● **Exercise directions**
Look for the string "object" in the listing below, then copy every line that has it.

● **Data section**
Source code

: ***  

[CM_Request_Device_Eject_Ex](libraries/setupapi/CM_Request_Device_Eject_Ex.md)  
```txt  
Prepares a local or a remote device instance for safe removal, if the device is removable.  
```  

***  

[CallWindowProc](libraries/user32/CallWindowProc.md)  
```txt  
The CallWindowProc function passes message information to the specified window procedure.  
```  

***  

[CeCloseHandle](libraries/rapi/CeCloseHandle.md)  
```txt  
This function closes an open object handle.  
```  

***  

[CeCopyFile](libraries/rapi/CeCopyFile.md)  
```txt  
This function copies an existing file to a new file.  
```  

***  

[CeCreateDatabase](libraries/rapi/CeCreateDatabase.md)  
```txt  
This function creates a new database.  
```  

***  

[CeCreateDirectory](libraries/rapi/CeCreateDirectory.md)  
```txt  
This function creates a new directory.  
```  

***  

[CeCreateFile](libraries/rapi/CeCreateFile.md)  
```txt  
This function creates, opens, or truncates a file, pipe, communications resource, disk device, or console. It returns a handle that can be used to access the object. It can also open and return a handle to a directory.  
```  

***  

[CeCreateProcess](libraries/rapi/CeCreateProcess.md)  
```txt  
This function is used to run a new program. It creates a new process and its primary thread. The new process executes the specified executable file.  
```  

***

● **Response**
This function closes an open object handle.  
This function creates, opens, or truncates a file, pipe, communications resource, disk device, or console. It returns a handle that can be used to access the object. It can also open and return a handle to a directory.  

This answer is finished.